There are two aspects of load sharing: when to migrate processes to idle nodes
and how to find which nodes are idle. The former is simple to decide; if the
computational capacity of the node is exceeded, then the load sharing algorithm
attempts to migrate processes elsewhere. The latter is rather more involved,
and there are various techniques:
- Centralised approaches
- A central node collects load statistics and
details of processes and decides which should migrate to where at what time. As
with all centralised approaches this is subject to three major drawbacks: the
state information is always out of date, it is a potential bottleneck, and it
is a single point of failure. This is not as critical as for some other
distributed systems tasks, since load sharing is not a correctness criterion
(so long as we have no timeliness constraints),
merely a method of performance enhancement. In addition, techniques have been
proposed for monitoring the state of servers and recovering them to other nodes
in event of failure [#LamANAFI##1#].
- Distributed approaches
- Workstations exchange information and cooperate
in deciding which processes to move. Since there is true concurrency in
distributed systems, there is a need for synchronisation between different
nodes. In view of the additional communications overhead and suboptimality this
is less efficient than the centralised approach. However, it is rather more
robust.
In the distributed approach, various different techniques exist for finding
idle processors. Amongst these are [#GoscinskiDOSTL##1#]:
- A logical hierarchy of processors, as in MICROS [#WittieMADOS##1#].
- A logical ring of processors.
- No particular structure, as in Worms [#ShochTWPEE##1#]
- The Condor system [#LitzkowCAHOI##1#]

### WORK TASK
Write out the section of the load-sharing passage that starts at "- Distributed approaches" and ends at "in MICROS [#WittieMADOS##1#].", word for word. The entries after this passage are separate material and have no connection to it.

### STORED DATA
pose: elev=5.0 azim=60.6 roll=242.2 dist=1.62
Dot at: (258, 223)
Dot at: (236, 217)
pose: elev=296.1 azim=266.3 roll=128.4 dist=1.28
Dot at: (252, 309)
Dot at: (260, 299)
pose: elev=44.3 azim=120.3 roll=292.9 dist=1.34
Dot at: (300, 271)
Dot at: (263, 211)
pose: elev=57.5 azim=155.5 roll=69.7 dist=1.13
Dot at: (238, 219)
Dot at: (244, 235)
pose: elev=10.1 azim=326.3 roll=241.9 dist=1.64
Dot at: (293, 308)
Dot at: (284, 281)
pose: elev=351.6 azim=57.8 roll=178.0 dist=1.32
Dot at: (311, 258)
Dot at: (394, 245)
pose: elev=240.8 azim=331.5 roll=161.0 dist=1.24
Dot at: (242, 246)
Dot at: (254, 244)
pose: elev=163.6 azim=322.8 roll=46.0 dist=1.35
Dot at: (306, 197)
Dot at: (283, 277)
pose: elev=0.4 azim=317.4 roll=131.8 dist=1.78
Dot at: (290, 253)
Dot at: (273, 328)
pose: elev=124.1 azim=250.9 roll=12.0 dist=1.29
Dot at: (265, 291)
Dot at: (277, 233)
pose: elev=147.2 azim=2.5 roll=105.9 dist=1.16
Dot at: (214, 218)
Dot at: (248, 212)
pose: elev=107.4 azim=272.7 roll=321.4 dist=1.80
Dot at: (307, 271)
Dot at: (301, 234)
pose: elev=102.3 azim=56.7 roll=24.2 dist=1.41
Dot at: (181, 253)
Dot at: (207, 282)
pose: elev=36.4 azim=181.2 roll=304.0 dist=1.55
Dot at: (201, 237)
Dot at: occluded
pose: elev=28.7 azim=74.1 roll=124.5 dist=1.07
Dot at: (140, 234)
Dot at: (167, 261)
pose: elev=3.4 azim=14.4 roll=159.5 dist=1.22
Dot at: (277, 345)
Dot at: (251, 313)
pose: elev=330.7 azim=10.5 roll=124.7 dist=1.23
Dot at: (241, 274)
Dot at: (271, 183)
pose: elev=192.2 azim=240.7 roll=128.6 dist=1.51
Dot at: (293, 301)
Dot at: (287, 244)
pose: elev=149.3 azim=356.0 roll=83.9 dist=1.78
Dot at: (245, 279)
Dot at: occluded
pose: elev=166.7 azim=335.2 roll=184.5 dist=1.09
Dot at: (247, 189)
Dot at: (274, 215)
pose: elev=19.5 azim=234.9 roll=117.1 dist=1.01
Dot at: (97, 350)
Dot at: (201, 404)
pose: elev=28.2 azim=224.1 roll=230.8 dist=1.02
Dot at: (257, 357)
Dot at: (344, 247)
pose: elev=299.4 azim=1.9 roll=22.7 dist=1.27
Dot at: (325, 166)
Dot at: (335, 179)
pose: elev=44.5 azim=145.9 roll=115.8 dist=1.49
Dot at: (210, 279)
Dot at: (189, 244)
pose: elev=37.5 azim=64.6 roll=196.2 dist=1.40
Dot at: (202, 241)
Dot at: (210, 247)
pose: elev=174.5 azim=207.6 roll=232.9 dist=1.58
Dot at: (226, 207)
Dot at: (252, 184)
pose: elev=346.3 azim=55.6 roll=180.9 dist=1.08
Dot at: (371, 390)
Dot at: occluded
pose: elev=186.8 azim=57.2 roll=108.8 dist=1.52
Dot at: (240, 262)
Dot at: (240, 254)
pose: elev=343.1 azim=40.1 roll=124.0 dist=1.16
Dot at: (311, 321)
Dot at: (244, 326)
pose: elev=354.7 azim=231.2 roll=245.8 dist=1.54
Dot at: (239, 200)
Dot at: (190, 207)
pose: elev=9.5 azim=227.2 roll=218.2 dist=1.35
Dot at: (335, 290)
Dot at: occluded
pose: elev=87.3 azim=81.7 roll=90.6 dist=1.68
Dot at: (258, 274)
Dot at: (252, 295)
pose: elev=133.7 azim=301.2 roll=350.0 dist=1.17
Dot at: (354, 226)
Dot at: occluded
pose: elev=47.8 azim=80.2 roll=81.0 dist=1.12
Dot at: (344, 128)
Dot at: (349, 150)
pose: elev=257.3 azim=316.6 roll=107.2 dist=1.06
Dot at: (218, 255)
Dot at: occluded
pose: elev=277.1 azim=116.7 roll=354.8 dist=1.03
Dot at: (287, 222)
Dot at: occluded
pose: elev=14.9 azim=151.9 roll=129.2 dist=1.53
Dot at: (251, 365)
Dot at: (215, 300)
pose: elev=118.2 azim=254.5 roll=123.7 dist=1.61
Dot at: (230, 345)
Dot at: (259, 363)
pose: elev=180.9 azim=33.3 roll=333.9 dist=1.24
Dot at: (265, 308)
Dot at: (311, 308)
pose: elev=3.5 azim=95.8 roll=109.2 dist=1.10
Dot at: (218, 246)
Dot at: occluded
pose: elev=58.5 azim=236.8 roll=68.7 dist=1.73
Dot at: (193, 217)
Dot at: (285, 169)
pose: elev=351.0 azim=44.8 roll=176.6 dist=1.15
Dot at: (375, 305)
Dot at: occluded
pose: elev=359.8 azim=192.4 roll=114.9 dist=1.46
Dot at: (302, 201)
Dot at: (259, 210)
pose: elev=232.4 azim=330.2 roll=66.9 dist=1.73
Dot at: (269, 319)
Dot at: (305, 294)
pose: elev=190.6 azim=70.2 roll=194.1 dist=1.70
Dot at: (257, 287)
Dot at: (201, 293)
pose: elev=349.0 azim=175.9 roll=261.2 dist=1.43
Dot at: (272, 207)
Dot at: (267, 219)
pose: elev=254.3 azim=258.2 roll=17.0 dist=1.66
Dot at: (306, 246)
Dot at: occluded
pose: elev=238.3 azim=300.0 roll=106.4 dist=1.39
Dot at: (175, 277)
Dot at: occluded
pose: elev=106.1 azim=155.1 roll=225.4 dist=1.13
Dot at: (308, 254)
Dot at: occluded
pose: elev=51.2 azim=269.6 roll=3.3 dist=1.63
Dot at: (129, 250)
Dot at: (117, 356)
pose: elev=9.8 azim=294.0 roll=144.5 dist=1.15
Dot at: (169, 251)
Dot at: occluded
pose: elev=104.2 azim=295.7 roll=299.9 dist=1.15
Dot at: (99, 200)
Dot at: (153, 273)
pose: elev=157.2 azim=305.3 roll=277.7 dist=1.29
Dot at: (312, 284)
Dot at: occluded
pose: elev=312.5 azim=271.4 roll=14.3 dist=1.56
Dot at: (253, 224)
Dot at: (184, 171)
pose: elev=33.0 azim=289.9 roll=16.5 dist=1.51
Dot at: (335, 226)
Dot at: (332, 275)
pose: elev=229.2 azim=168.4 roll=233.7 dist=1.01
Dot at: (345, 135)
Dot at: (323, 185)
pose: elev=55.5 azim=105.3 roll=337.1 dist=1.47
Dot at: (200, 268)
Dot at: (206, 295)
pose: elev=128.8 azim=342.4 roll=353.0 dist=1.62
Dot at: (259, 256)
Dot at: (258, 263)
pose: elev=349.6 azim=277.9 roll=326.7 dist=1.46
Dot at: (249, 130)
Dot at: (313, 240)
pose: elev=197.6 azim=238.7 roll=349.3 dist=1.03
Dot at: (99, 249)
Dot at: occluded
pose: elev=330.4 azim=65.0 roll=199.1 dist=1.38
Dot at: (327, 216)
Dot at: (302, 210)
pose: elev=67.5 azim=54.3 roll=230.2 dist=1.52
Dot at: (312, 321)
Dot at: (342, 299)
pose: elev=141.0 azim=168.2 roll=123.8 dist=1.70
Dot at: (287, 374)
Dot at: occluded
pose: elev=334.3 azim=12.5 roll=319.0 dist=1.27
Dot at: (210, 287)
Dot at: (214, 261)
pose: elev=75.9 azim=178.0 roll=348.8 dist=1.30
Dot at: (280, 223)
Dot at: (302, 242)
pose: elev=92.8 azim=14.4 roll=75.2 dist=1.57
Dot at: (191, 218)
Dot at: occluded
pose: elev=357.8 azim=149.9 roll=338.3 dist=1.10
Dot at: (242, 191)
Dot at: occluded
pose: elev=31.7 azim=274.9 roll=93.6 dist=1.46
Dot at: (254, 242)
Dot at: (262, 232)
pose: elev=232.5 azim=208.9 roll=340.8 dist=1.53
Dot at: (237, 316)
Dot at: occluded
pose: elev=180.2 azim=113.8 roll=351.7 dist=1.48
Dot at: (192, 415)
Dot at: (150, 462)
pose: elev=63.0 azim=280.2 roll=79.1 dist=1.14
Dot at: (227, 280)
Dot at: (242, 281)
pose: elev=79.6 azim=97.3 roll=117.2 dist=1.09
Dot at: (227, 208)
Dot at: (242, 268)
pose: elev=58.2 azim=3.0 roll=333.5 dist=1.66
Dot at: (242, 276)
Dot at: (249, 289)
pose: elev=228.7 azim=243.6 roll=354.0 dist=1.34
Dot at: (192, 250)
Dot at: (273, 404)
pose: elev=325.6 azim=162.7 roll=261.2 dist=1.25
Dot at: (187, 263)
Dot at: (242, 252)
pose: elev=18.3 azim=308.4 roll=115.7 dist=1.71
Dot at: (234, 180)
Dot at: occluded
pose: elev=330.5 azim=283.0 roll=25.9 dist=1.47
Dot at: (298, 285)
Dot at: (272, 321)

### YOUR RESPONSE
- Distributed approaches
- Workstations exchange information and cooperate
in deciding which processes to move. Since there is true concurrency in
distributed systems, there is a need for synchronisation between different
nodes. In view of the additional communications overhead and suboptimality this
is less efficient than the centralised approach. However, it is rather more
robust.
In the distributed approach, various different techniques exist for finding
idle processors. Amongst these are [#GoscinskiDOSTL##1#]:
- A logical hierarchy of processors, as in MICROS [#WittieMADOS##1#].